Appeal from a judgment of the Supreme Court (Feldstein, J.), entered October 27, 2008 in Clinton County, which denied petitioner's application for a writ of habeas corpus, in a proceeding pursuant to CPLR article 70, without a hearing.
Edward Brown, Dannemora, appellant pro se.
Andrew M. Cuomo, Attorney General, Albany (Frank Brady of counsel), for respondent.
Before: Cardona, P.J., Peters, Lahtinen, Kavanagh and Garry, JJ., concur.

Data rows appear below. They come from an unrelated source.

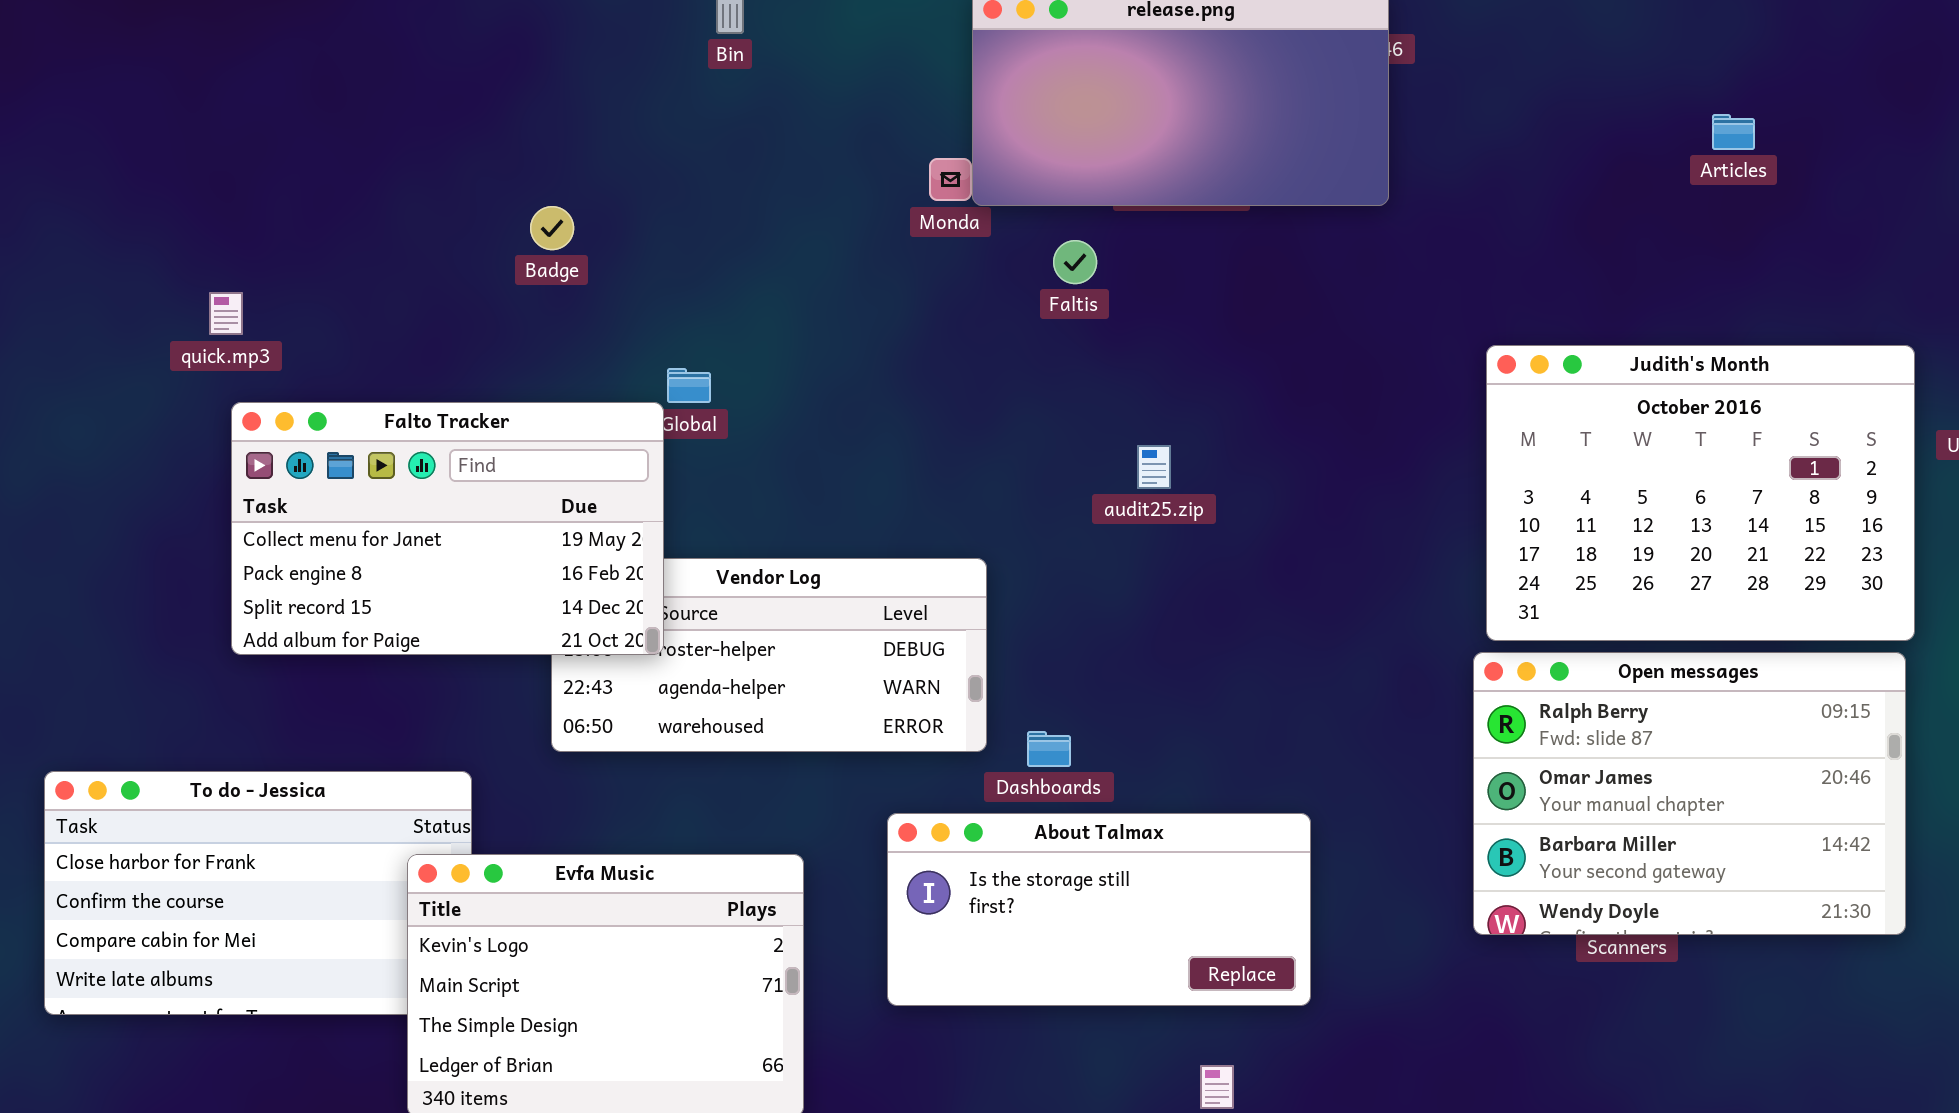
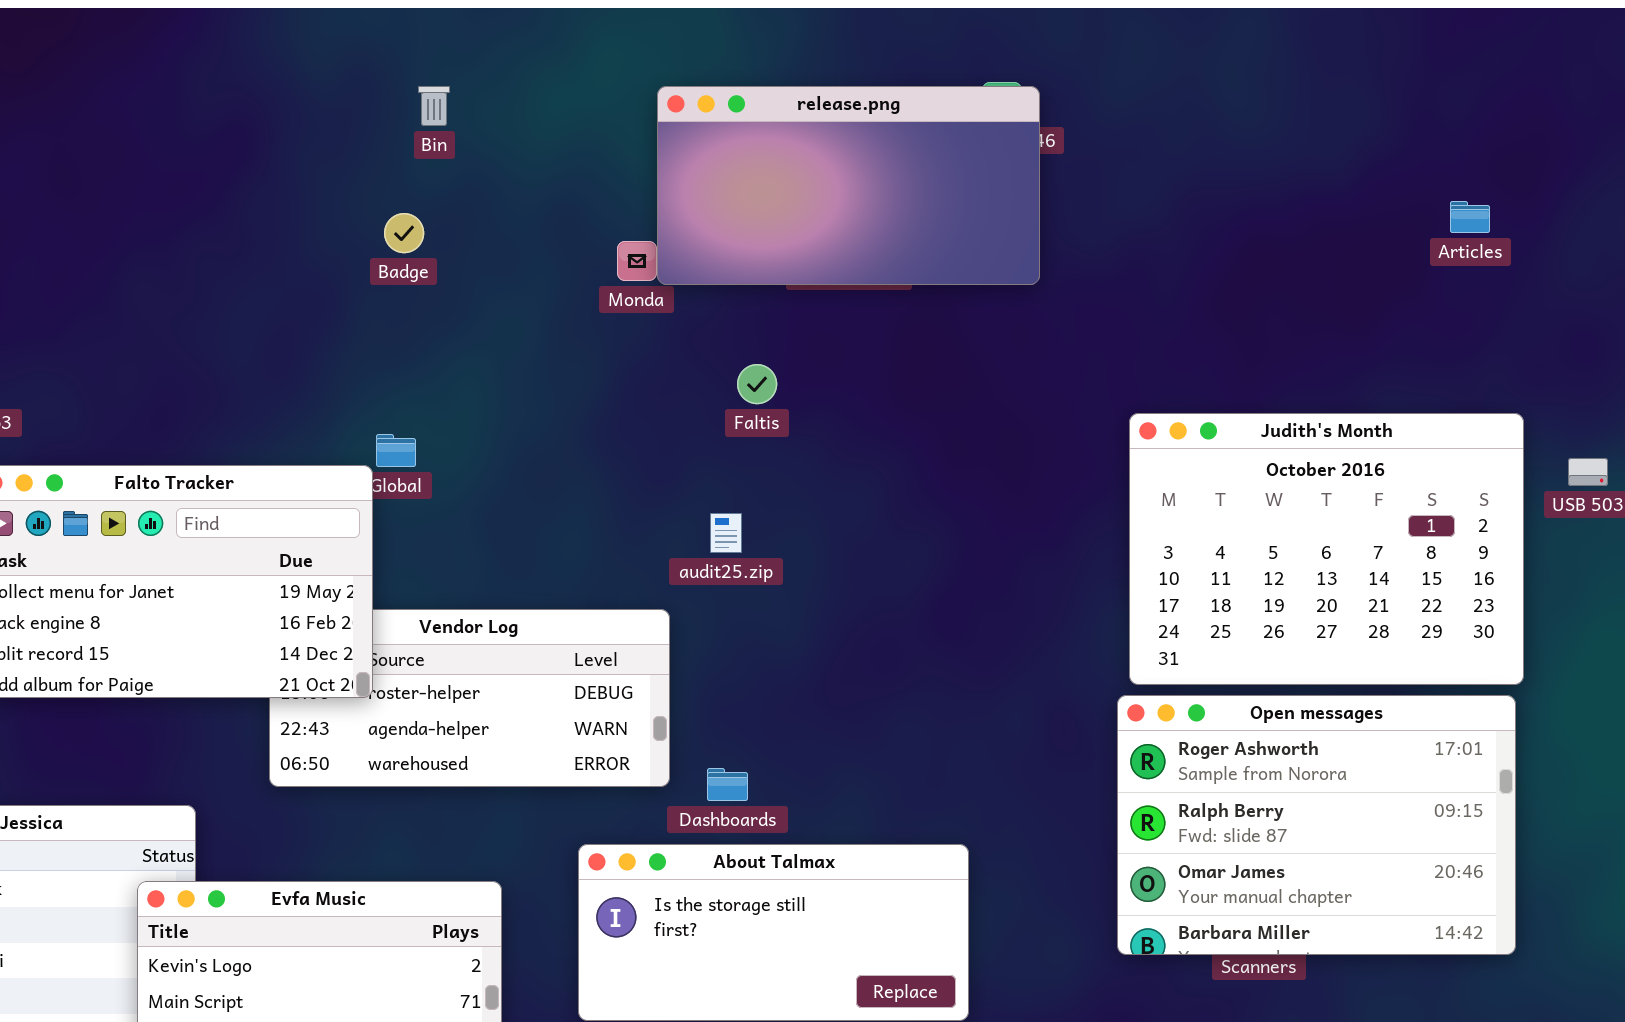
Articles: [1712,114,1755,150] -> [1450,201,1490,233], moved
Badge: [530,206,574,250] -> [384,213,424,253], moved
Faltis: [1053,240,1097,284] -> [737,364,777,404], moved
audit25.zip: [1137,445,1171,489] -> [710,513,742,553], moved
Open messages: [1473,652,1906,935] -> [1117,695,1516,955], scrolled up 1 row

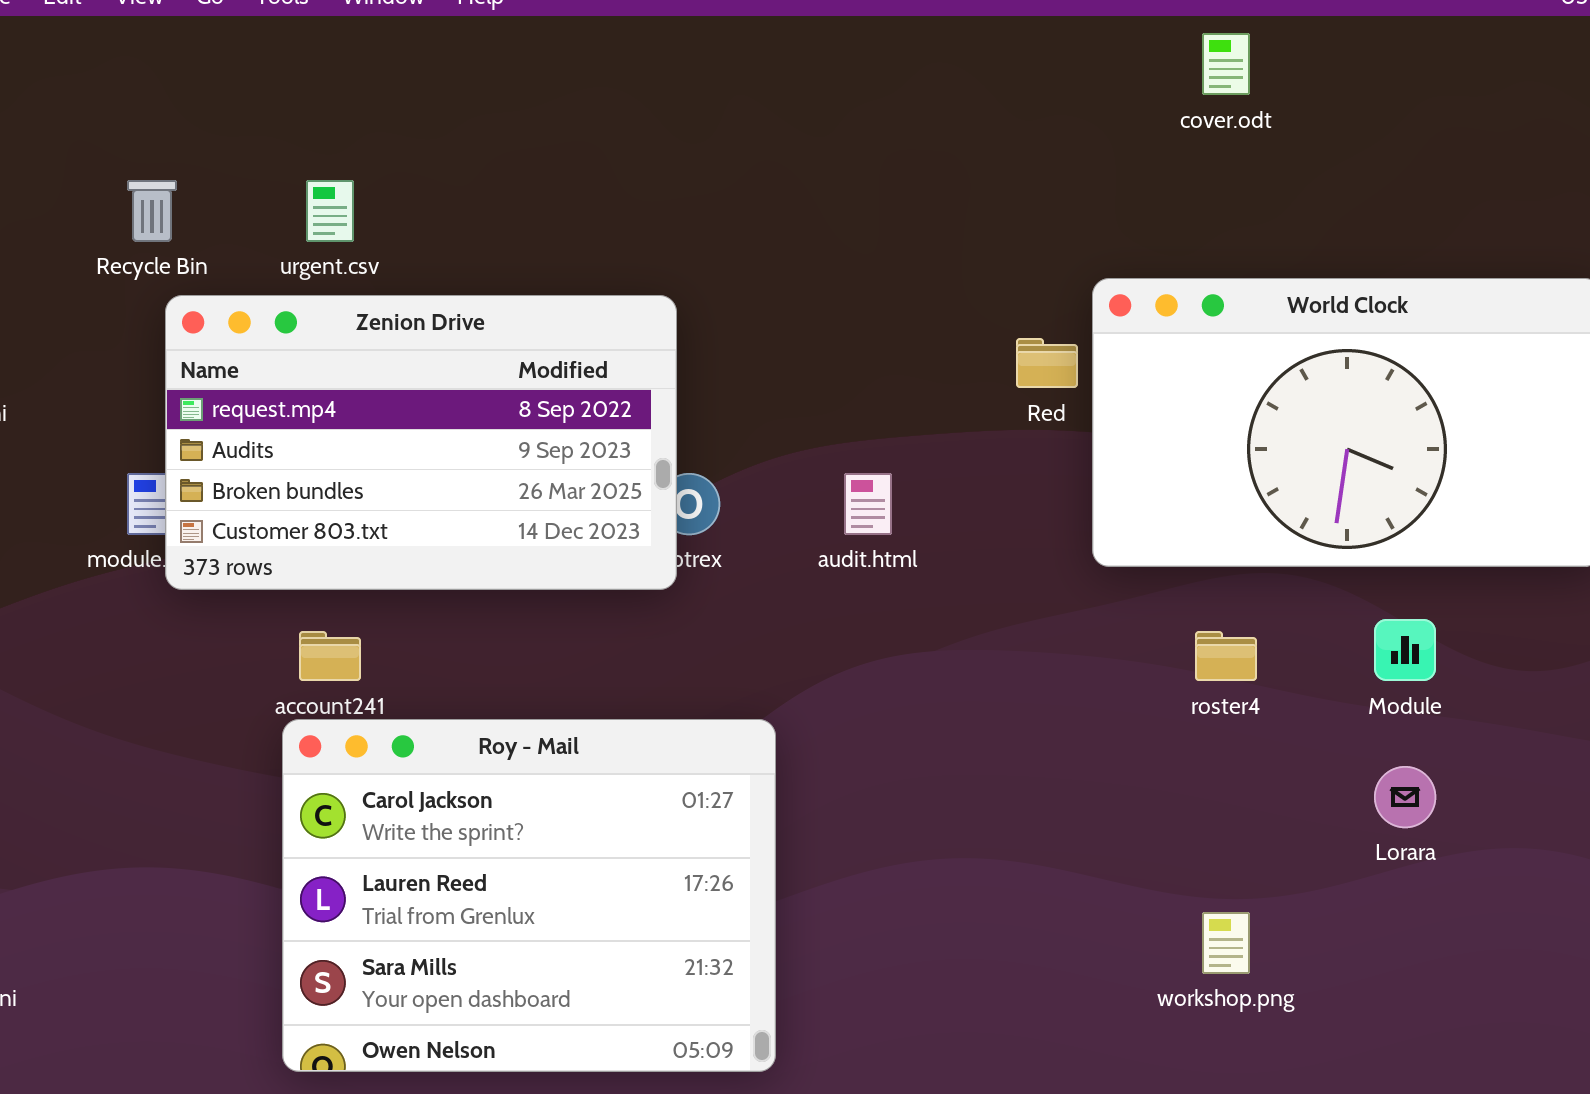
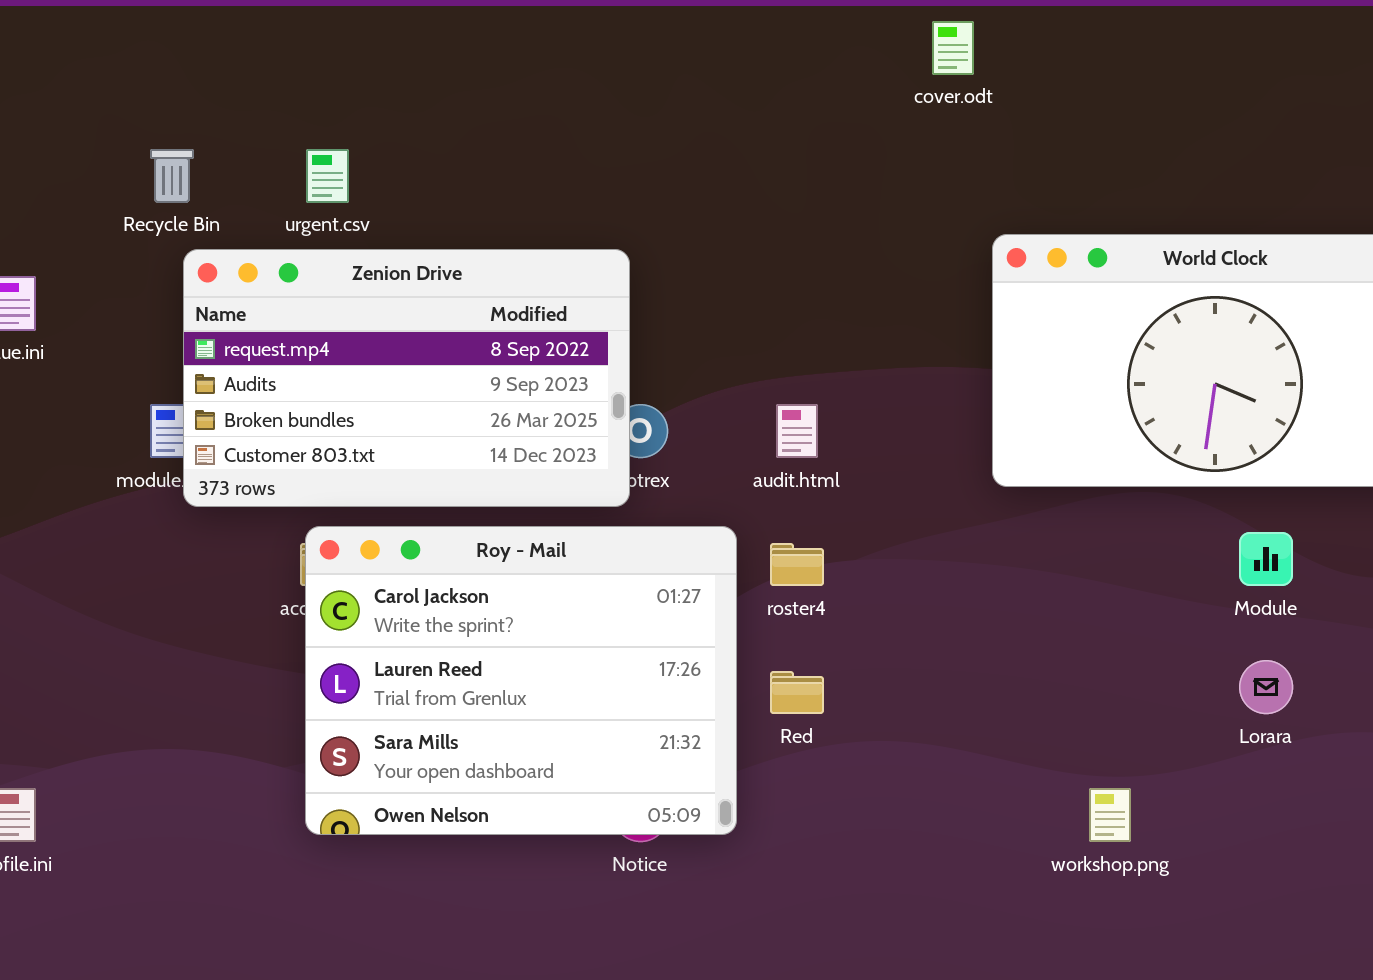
cover.odt: [1202,33,1250,95] -> [932,21,974,75], moved
Red: [1016,338,1078,388] -> [770,671,824,714], moved
roster4: [1195,631,1257,681] -> [770,543,824,586], moved
Roy - Mail: [282,719,776,1072] -> [305,526,737,835], moved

In 2002, petitioner was convicted by a jury of burglary in the first degree, criminal possession of a weapon in the third degree, possession of stolen property in the fifth degree and resisting arrest and was sentenced to a minimum prison term of 22 years. Petitioner's convictions were upheld on direct appeal ( People v Brown, 16 AD3d 430, 431, lv denied 4 NY3d 852). He commenced this CPLR article 70 proceeding seeking a writ of habeas corpus alleging various constitutional violations and certain jurisdictional defects. Supreme Court denied petitioner's application without a hearing, prompting this appeal.
Habeas corpus relief is unavailable where, as here, petitioner's arguments could have been raised either in the context of a collateral motion or upon a direct appeal from the judgment of conviction ( see People ex rel. Fulton v Lape, 61 AD3d 1227, 1227-1228). Moreover, a review of the record reflects that petitioner has unsuccessfully raised the identical issues in multiple prior state and federal habeas corpus proceedings. Under such circumstances, we perceive no basis upon which to depart from traditional orderly procedure and Supreme Court's judgment is affirmed ( see People ex rel. Franza v Lape, 61 AD3d 1200, 1200).
Ordered that the judgment is affirmed, without costs.